| STUDY TEXT |
The initial reference implementation is being built on top of Goose, an open-source, extensible agentic framework with support for skill composition and tool integration. Building on Goose means the project inherits a maintained runtime and can spend its research effort on domain knowledge rather than agent infrastructure.
- Chat & interact workloads: Goose
- CLI-first / code workloads: Goose, with Pi.dev documented as an alternative worth evaluating for CLI-specific tasks
Alternative harness foundations will be documented as the project evolves, in case community needs outgrow the current choice.
.
├── skills/ # Platform engineering skill definitions (the domain knowledge itself)
├── adapters/ # Integration adapters for external systems
│ ├── kubernetes/ # Reference adapter for Kubernetes
│ └── backstage/ # Reference adapter for Backstage
├── scenarios/ # Scenario library for testing and demonstration
├── docs/ # Architecture notes, wiki-style reference material
└── CONTRIBUTING.md
- Initial harness implementation, built on Goose
- At least 5 platform engineering skill definitions
- Reference integration adapters for Kubernetes
- A documented scenario library that the wider research community can reuse
The harness is designed and evaluated against the core competencies of platform engineering, including:
- Infrastructure scaffolding —> generating correct, idiomatic Kubernetes manifests, Helm chart structures, or OpenTofu modules
- Developer portal configuration —> reasoning about Backstage catalog entries, TechDocs structure, and plugin configuration
- Incident and toil reasoning —> identifying toil patterns and proposing automation strategies consistent with SRE principles
- Golden path adherence —> evaluating whether generated output conforms to an organization's defined golden paths
- Security and compliance reasoning —> recognizing misconfigurations and suggesting remediations aligned with community security guidelines
These categories also anchor the companion evaluation framework/benchmark (a separate open-source artifact) used to compare harness-assisted output against a standard general-purpose model on the same tasks, under a shared, published rubric covering correctness, convention adherence, completeness, and explainability.

| EXTRACTED MATERIAL |

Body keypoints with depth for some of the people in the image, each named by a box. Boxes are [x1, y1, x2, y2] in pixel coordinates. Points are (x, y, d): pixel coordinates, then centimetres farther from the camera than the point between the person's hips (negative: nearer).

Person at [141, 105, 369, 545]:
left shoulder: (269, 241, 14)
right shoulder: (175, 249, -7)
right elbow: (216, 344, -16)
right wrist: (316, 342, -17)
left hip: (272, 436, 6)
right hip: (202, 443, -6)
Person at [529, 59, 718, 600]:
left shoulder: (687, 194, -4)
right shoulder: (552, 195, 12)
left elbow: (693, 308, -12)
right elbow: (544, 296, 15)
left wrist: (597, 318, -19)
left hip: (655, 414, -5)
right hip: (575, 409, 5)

| PARTS OF THE EXERCISE |
1. Name the core competencies of platform engineering that the harness is designed and evaluated against, as listed in the text on the platform engineering harness.
2. Pick up the text on the platform engineering harness from its final sentence and keep writing.

| ANSWER LIST |
1.
- Infrastructure scaffolding
- Developer portal configuration
- Incident and toil reasoning
- Golden path adherence
- Security and compliance reasoning

2.
This harness is one workstream of a larger initiative that also includes:
- An open evaluation framework/benchmark, so any researcher or practitioner can reproducibly compare a specialized harness against a general-purpose model.
- An end-user survey programme, tracking longitudinally how practitioners actually use AI for platform engineering, and whether specialized tooling changes what they attempt to automate and how quickly they ship.
The harness in this repository is meant to be usable and testable independent of those other workstreams so you don't need to wait on the benchmark or the survey results to start using or contributing to it.
This is a community-extensible project. Contributions of new skills, adapters, scenarios, and documentation are welcome. See CONTRIBUTING.md for guidelines, issue templates, and the current roadmap once published.
If you're contributing a skill, aim for it to encode a concrete, testable platform engineering convention or decision pattern, not just general advice a base model would already know.
Early-stage / active research and development. Expect the architecture, especially the RAG-based v1 direction, to change as we learn from real usage.